Copy the lines of the records below with every "Expert Advice" changed to "Expert Help". Leave everything else unchanged.

INPUT MATERIAL ::
--- START ---

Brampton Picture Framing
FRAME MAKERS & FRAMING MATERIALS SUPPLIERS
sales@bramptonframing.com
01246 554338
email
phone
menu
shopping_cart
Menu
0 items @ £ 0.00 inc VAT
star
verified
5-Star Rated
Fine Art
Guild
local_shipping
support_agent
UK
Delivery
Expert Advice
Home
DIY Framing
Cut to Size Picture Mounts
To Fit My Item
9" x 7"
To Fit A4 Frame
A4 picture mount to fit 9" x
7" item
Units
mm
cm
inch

--- END ---

WRITTEN SOLUTION ::
Brampton Picture Framing
FRAME MAKERS & FRAMING MATERIALS SUPPLIERS
sales@bramptonframing.com
01246 554338
email
phone
menu
shopping_cart
Menu
0 items @ £ 0.00 inc VAT
star
verified
5-Star Rated
Fine Art
Guild
local_shipping
support_agent
UK
Delivery
Expert Help
Home
DIY Framing
Cut to Size Picture Mounts
To Fit My Item
9" x 7"
To Fit A4 Frame
A4 picture mount to fit 9" x
7" item
Units
mm
cm
inch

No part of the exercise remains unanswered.